Jetlag, busy schedules and attempts to cram seven months in a space of a few days through taking snapshots of quality moments and showing off my rudimentary culinary attempts are my only concerns because I know I am running out of time. I cannot get enough of my brother’s presence. One of the best bits about this trip is the fact that I could actually see him, talk to him and reminisce the old days. Our stale jokes now sound funnier. The all-time favourite music sound as good as new, but there’s a sad part of him that I don’t want to venture touch, but I could feel it and on my part, a big chunk of worries over his life that I wouldn’t venture show.
I have always hated planning and now that I am in Baghdad it is out of the question. If only life was normal after sunset, things would have been better. Traveling across one side of the Tigris is not easy, let alone both.
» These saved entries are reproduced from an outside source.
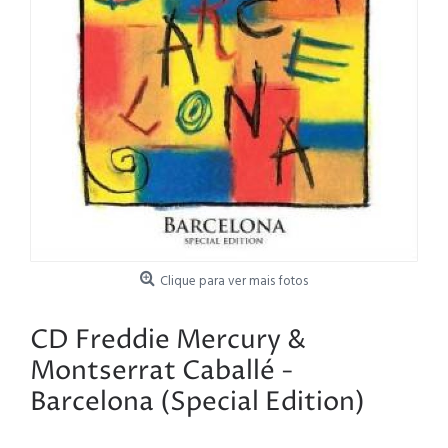
Clique para ver mais fotos
CD Freddie Mercury &
Montserrat Caballé -
Barcelona (Special Edition)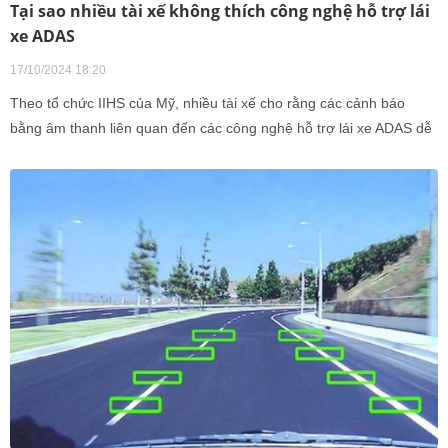
Tại sao nhiều tài xế không thích công nghệ hỗ trợ lái
xe ADAS
17/10/2024 18:20
Theo tổ chức IIHS của Mỹ, nhiều tài xế cho rằng các cảnh báo
bằng âm thanh liên quan đến các công nghệ hỗ trợ lái xe ADAS dễ
gây ra nhiều sự khó chịu hơn hữu ích.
I figured that it might be a better idea to leave things as they happen, so I did.
First Errand – Shaima’s House -- Kadhimiyya
Shaima and I agreed to meet at her place early in the morning so that I could check everything on my shopping list before it’s too late. I tried my best to be on time, but traffic in this country is as unpredictable as its politics and football scores. I found the right bus. Everything was normal, people still have manners, men still leave their seats for women [one of the advantages of inequality], but they no longer talk politics, which is good but not fun. Everything was fine until we were stranded. I had no other choice but hop out of the bus and take the first cab I saw.
I sensed some kind of progress in the air; a cab driving through a once Al-Qaida-infested area on its way to a still Badr-controlled one. Last time I was home, this was unheard of! I was amazed by the new changes; all checkpoints have tacky artificial plants as if to divert the beholders’ attention from the camouflage and rifles to the fact that the young servicemen mean no harm. Whereas the city housing one of Iraq’s famous golden-domed shrines proved that Iraqis are still creative; a motorcycle with a metal box, locally referred to as Sattuta, which looks risky, but commuters seem to be happy, I can almost see them stick their tongues at me for taking the old-fashioned cab.
From Shaima’s house we decided to go to the old Mutanabi book market. It no longer looks the same, neither are the bookshops keepers. I have been dealing with Mutanabi dealers for years, but never been ripped off, today I have and twice!
Then I moved to the once booming silver market. The bracelet I have been dreaming of is no longer there because the renowned silversmith who created the idea has immigrated to Australia and the ones left lack the talent. From there we headed to the trash-strewn Shorja marketplace, where I was almost run over by a porter with huge boxes, but it’s alright I found the stuff I was looking for, I could never be happier.
As I was promised, Shaima’s treat was a cruise across the Tigris. It was BREATH-TAKING! For the first time in my life, I was able to take pictures inside my city, on a boat though, pictures that scream I WAS IN BAGHDAD!
The last stop is my favourite place Kadhimiya marketplace, which seemed to have survived. No rip-offs, cheery faces and the good old Iraqi spirit seem to be buzzing with life.
Henna --- check
Souvenirs --- check
Books --- check
Jewelry --- check
It’s about time to satisfy my hankerings for Iraqi delicacies. I felt like a royalty today the Kubba, Kabab Tawa and Dolma I just said in passing that that I was craving in an online chat with Shaima are actually right there on the table.
I haven’t had tea in a cosy house in years. The last time I did it was in my aunt’s old house, from which she was displaced. With every sip I took I prayed for her to return to her old house, where my happiest memories are.